Un “cigno nero” per il social network fondato da Mark Zuckerberg che rischia di minare il business model di Facebook interamente basato (per il 99% delle entrate) sui budget pubblicitari delle Big Corp. Al già nutrito gruppo di aziende che hanno sospeso la pubblicità sul social network (Starbucks, Verizon, Unilever, Coca-Cola, Patagonia, Levis, Hellman’s, Ben & Jerry’s e Unilever, tanto per citarne alcuni, ma sono già quasi 200) si sono aggiunte oggi anche Puma, Adidas e Reebok.

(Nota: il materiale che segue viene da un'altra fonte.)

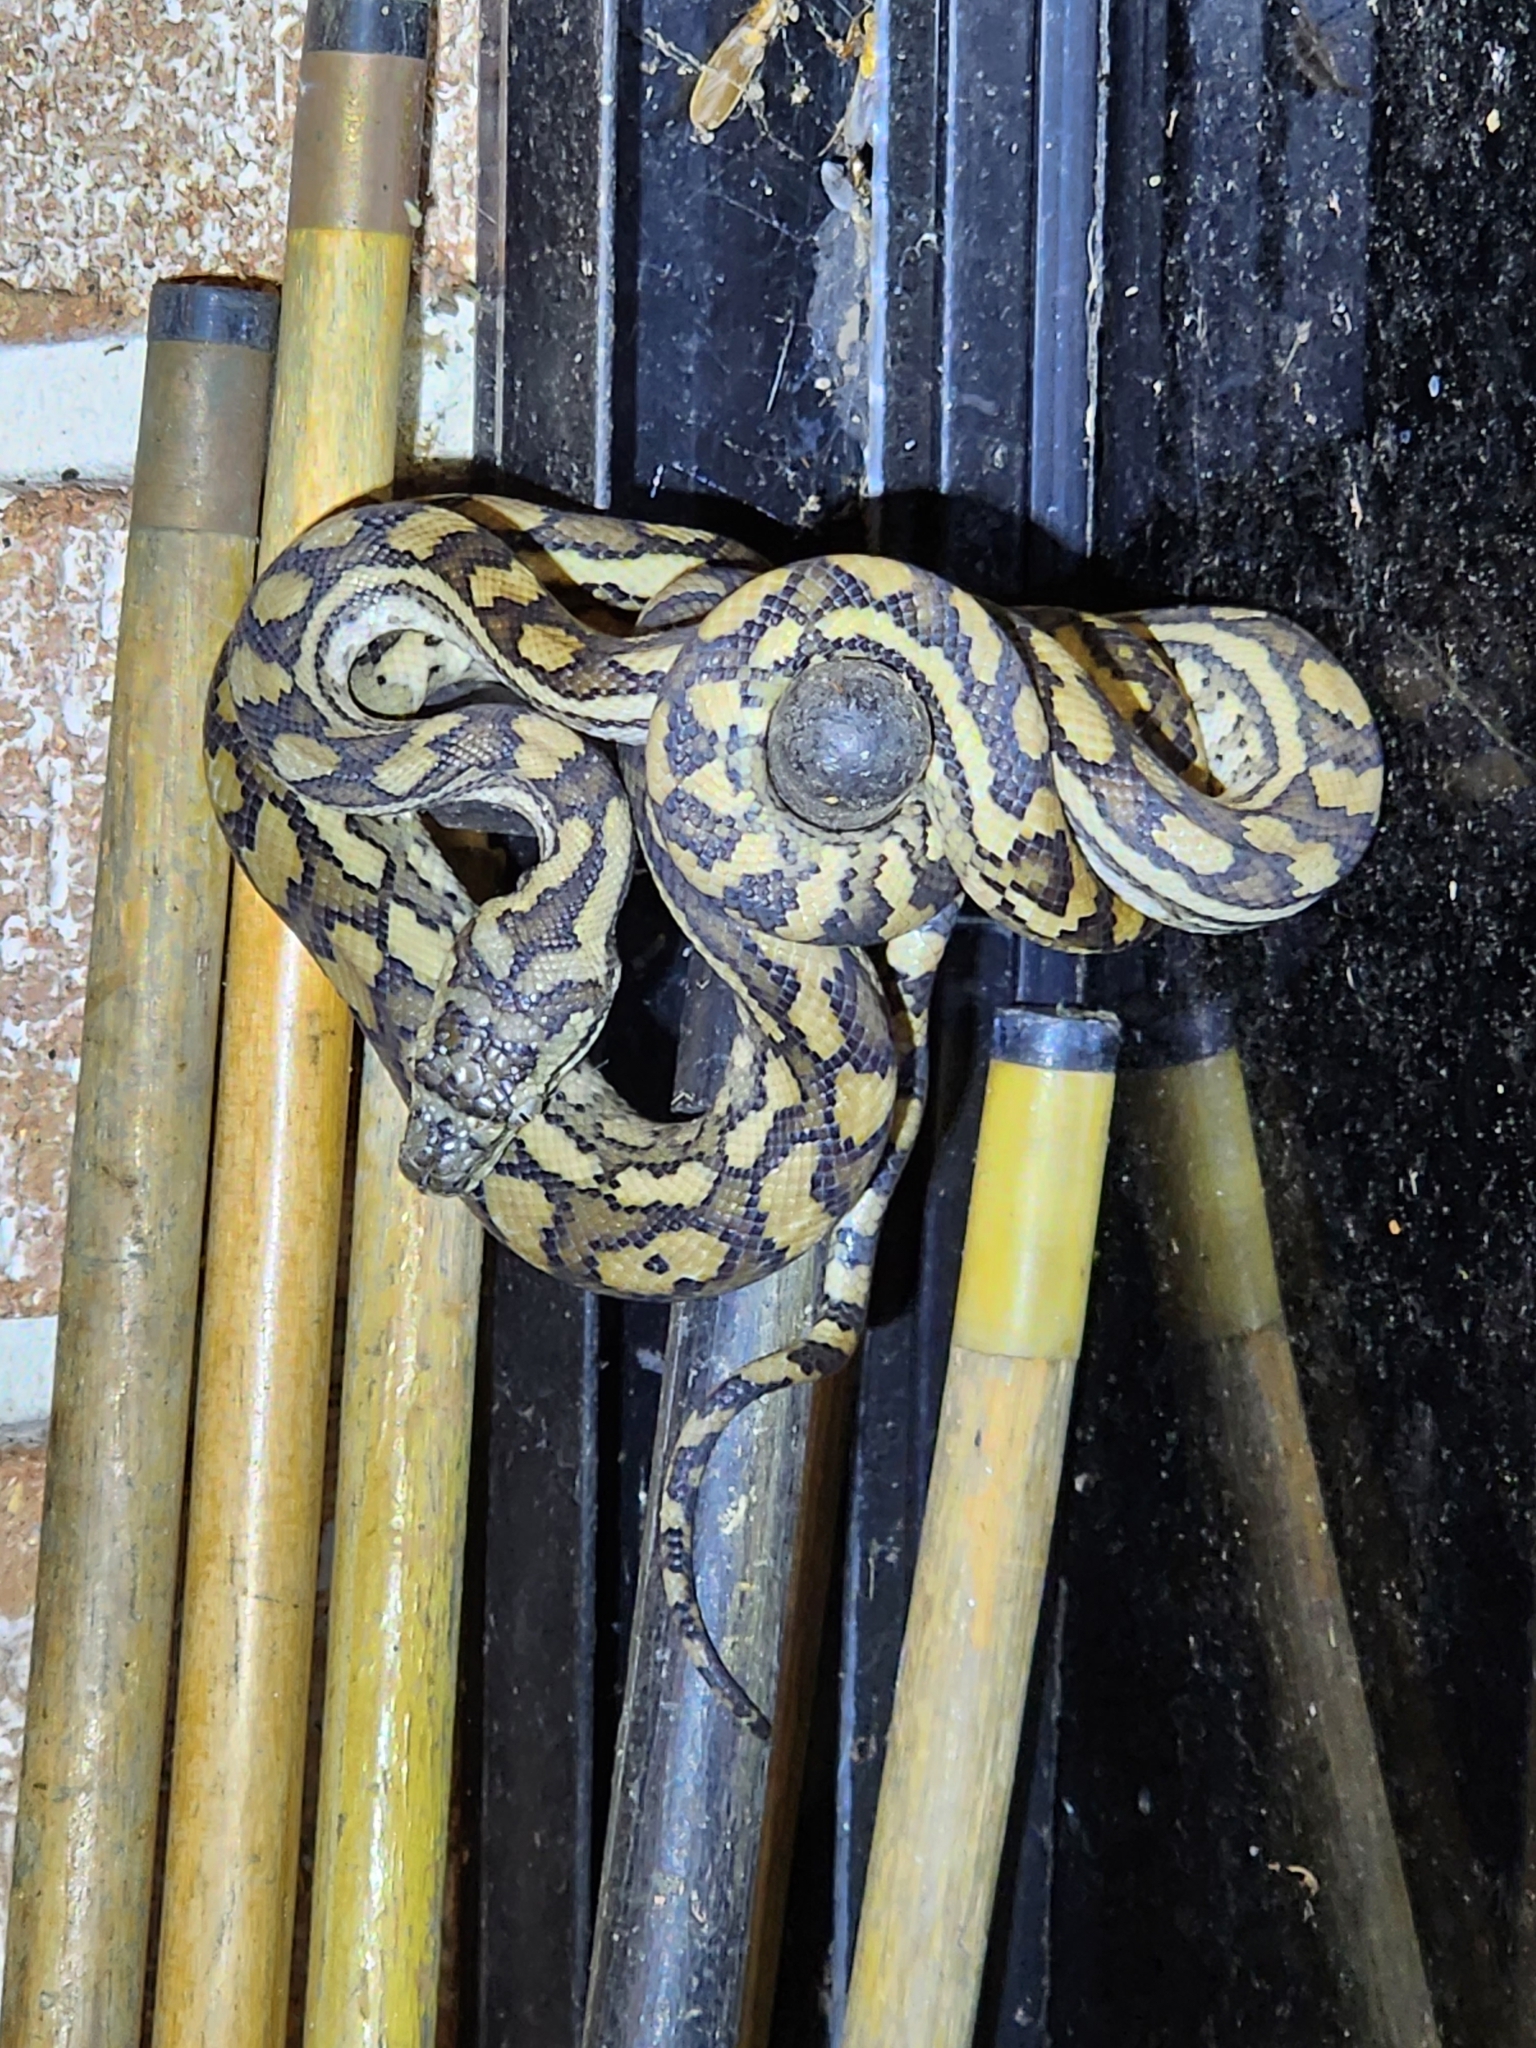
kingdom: Animalia
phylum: Chordata
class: Squamata
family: Pythonidae
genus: Morelia
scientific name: Morelia spilota
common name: Carpet python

"Razzismo, discriminazione e hate speech non devono avere posto nella nostra azienda ne' nella nostra società", ha fatto sapere Adidas. Sulla stessa linea anche la rivale Puma: "E' essenziale che tutti i nostri partner difendano i nostri valori fondamentali e si oppongano a odio e discriminazione", ha detto. Ieri, Ford ha annunciato che blocchera' le inserizioni sui propri social network nazionali per 30 giorni, avviando una revisione delle spesa pubblicitaria legata a tali siti. Lo stesso vale per Clorox, societa' produttrice di detersivi e detergenti, che sospendera' i propri annunci su Facebook e Instagram fino a dicembre. E anche Microsoft, secondo quanto riferito da un portavoce della societa', sospendera' la propria pubblicita' su Facebook e Instagram.
Inoltre, secondo la World Federation of Advisers, associazione che rappresenta aziende che coprono il 90% della spesa mondiale in pubblicita', quasi un terzo dei brand globali sospendera' le inserzioni sui social network, compresi Facebook, Twitter e Snapchat, o sarebbe pronta a farlo. Un ulteriore 41% non ha ancora preso una decisione in proposito.

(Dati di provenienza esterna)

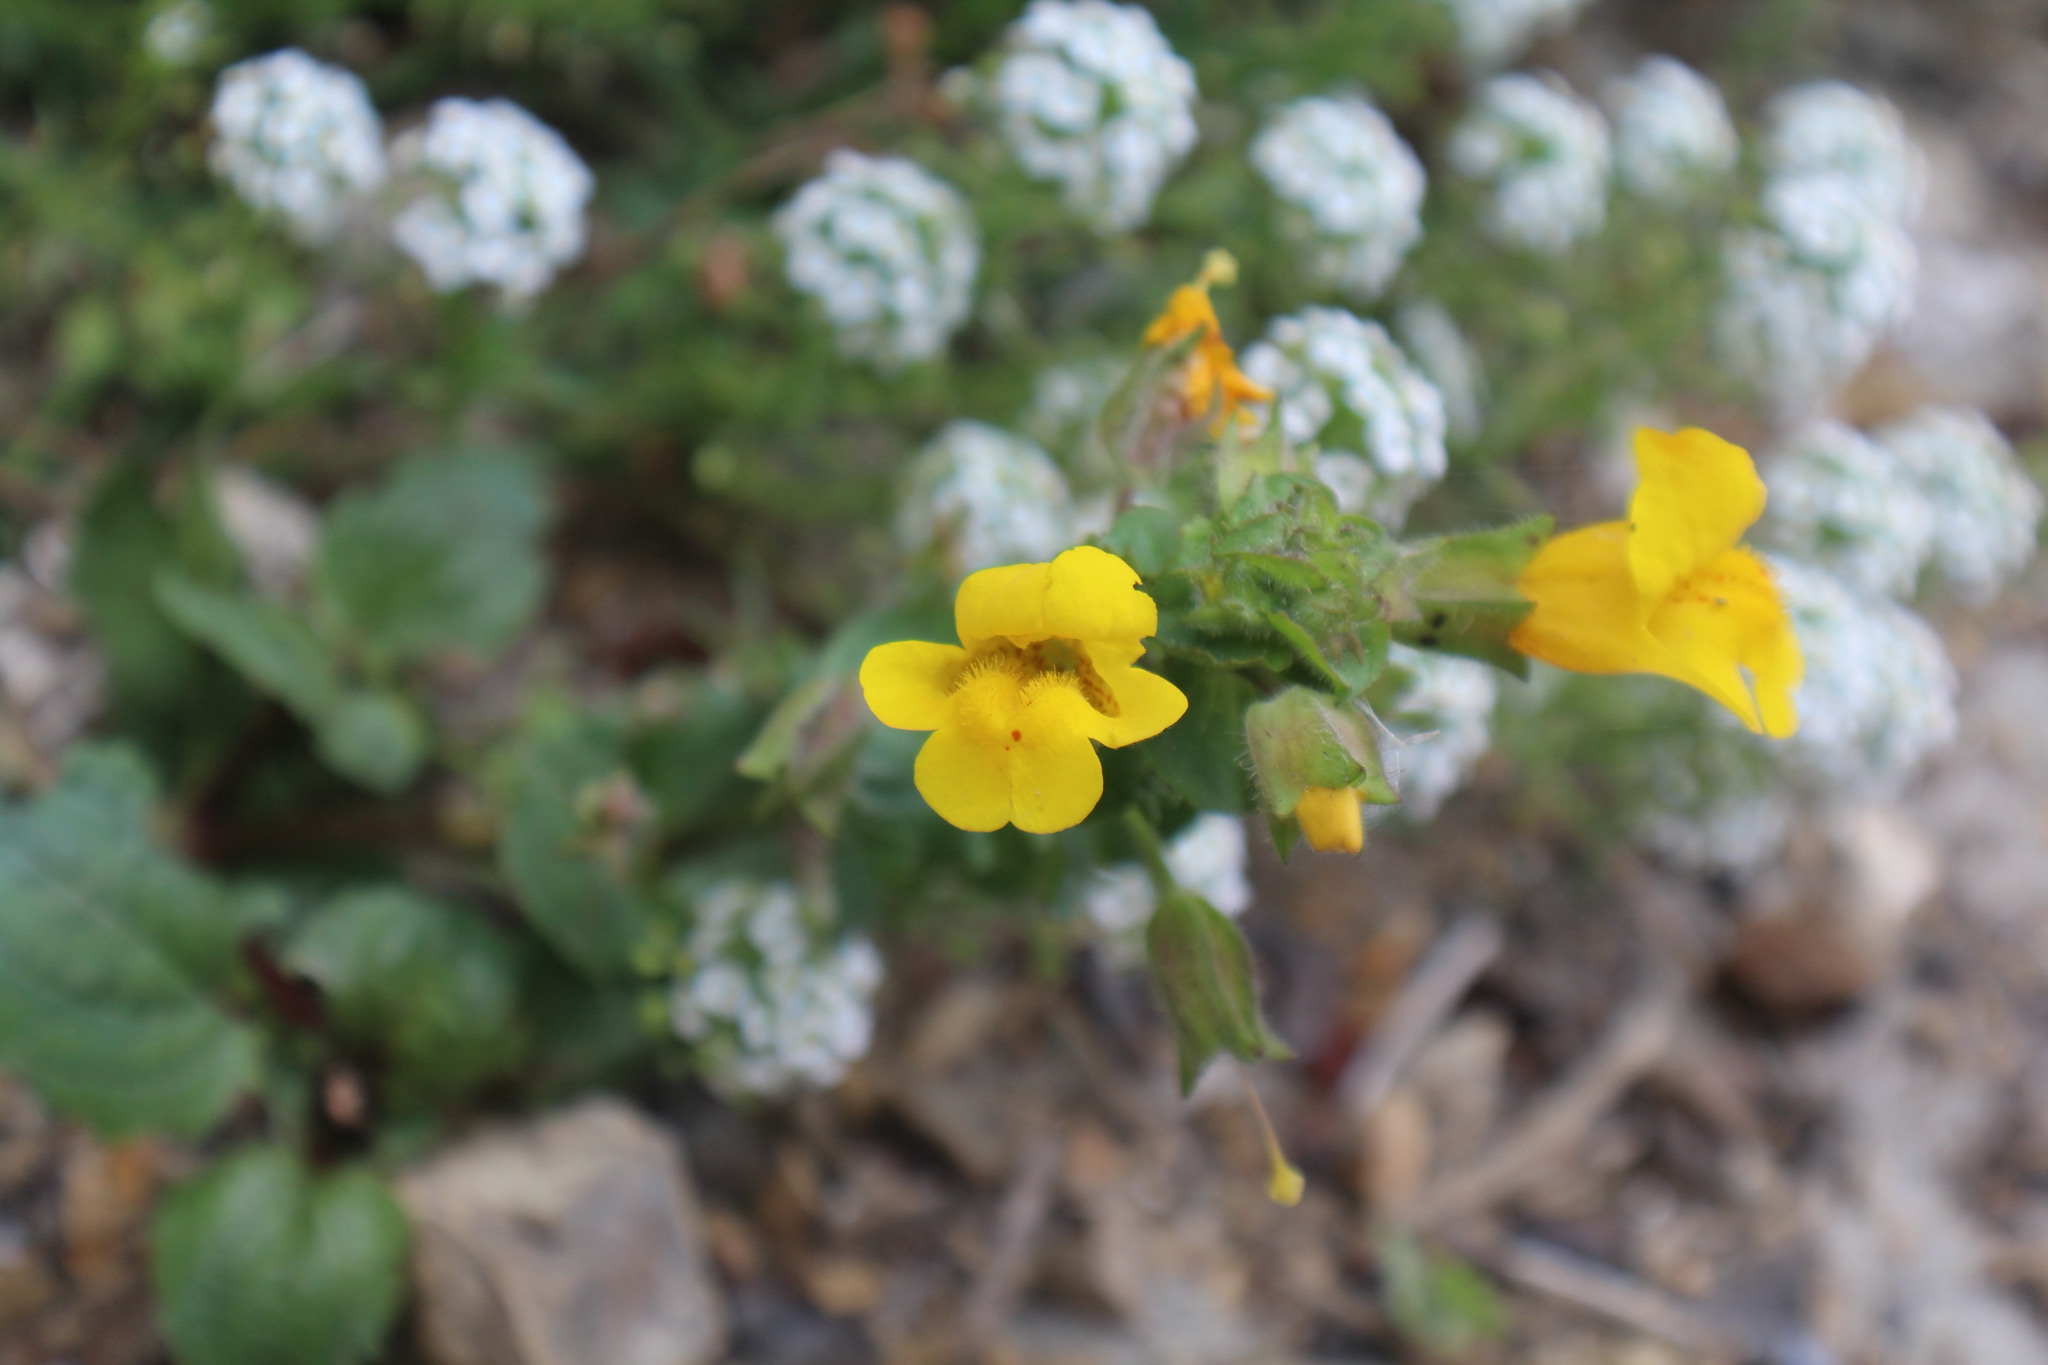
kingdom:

"E' un punto di svolta, l'impatto avra' un impatto ancora piu' duraturo della campagna #StopHateForProfit inizialmente lanciata contro la sola Facebook", ha detto al Financial Times Stephan Loerke, numero uno della Wfa, spiegando che "la discussione si e' spostata, non e' piu' solo un fenomeno mediatico, ma e' arrivata sul tavolo dei vertici delle aziende".
Non e' ancora chiaro se il boicottaggio avra' significative ripercussioni sul business di Facebook, che al momento detiene la seconda piu' ampia fetta del mercato pubblicitario statunitense con 8 milioni di inserzionisti sulle piattaforme, secondo quanto riferito dalla chief operating officer della societa', Sheryl Sandberg, ad aprile. Ma il celebre social network ha previsto di intascare quest’anno 77 miliardi di dollari di advertising destinata al digitale rispetto ai 70 del 2019, 31,4 miliardi solo negli Stati Uniti.
Secondo l'azienda di ricerca Mkm Partners sono piu' di 240 a oggi le societa', le organizzazioni e le persone che hanno preso parte alla campagna che recita l'hashtag #StopHateForProfit. Di recente Facebook e' finita nel mirino di diversi gruppi americani che si battono per i diritti civili, tra cui la National Association for the Advancement of Colored People (Naacp), che stanno facendo leva sui grandi inserzionisti affinche' sospendano gli investimenti pubblicitari nel social network come forma di protesta per quella che ritengono un'incapacita' da parte dell'azienda di rendere la piattaforma un posto meno ostile.
Da parte sua Facebook ha replicato sostenendo che la societa' investe miliardi di dollari ogni anno per garantire la sicurezza, lavorando costantemente con esperti esterni per rivedere e aggiornare le proprie politiche. Nello specifico il social network ha rimosso 250 organizzazioni suprematiste bianche da Facebook e Instagram, ha spiegato un portavoce, precisando che grazie all'intelligenza artificiale la societa' e' in grado di individuare il 90% dei contenuti di incitamento all'odio prima ancora che gli utenti arrivino a segnalarlo.